- Born: Janne Elisabeth Nijman 8 May 1972 (age 53) Geldrop, Netherlands

Academic background
- Education: Eindhovens Protestants Lyceum
- Alma mater: Leiden University (LLM, PhD) University of Strasbourg
- Thesis: The Concept of International Legal Personality: An Inquiry into the History and Theory of International Law (2004)
- Doctoral advisors: John Dugard and Thomas Mertens
- Other advisors: Peter Kooijmans

Academic work
- Discipline: Public international law
- Sub-discipline: History and theory of international law
- Institutions: University of Amsterdam Graduate Institute of International and Development Studies T.M.C. Asser Instituut
- Website: University of Amsterdam

= Janne Nijman =

International lawyer

Janne Elisabeth Nijman (born 8 May 1972 in Geldrop) is a professor of international law at the University of Amsterdam and at the Graduate Institute of International and Development Studies in Geneva. Her main research interests concern the history and theory of international law, questions of subjectivity in international law, and the role of cities in international law and global governance.

== Career ==

Nijman completed her PhD in law at Leiden University in 1996 under the guidance of John Dugard and
Th.J.M. Mertens.

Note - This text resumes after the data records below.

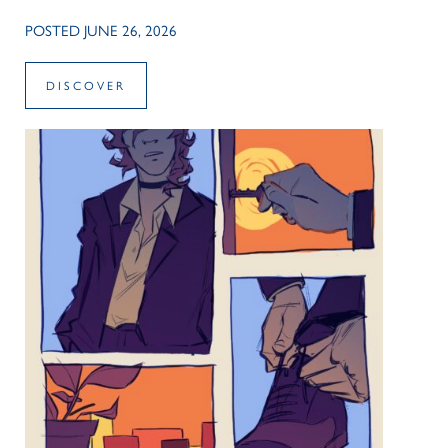
POSTED JUNE 26, 2026
DISCOVER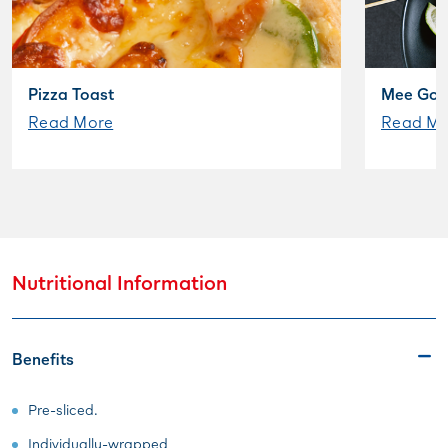
Pizza Toast
Mee Gor
Read More
Read Mo
Nutritional Information
Benefits
Pre-sliced.
Individually-wrapped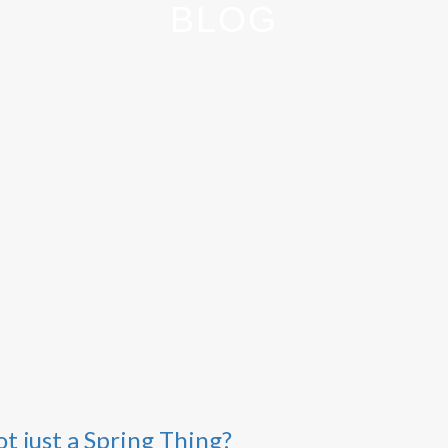
BLOG
t just a Spring Thing?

She was chairperson of the executive board and academic director of the T.M.C. Asser Instituut in The Hague from 2015 to 2022. Nijman has also held academic positions at Leiden University, New York University, the Johns Hopkins University, and the University of Cambridge.

She was a co-recipient of the Collaborative Book Prize, awarded by the European Society of International Law, for the book “Research Handbook on International Law and Cities”

She is a member of the Christian Democratic Appeal (CDA) and writes a column with Herman Van Rompuy for the magazine Christian Democratic Explorations.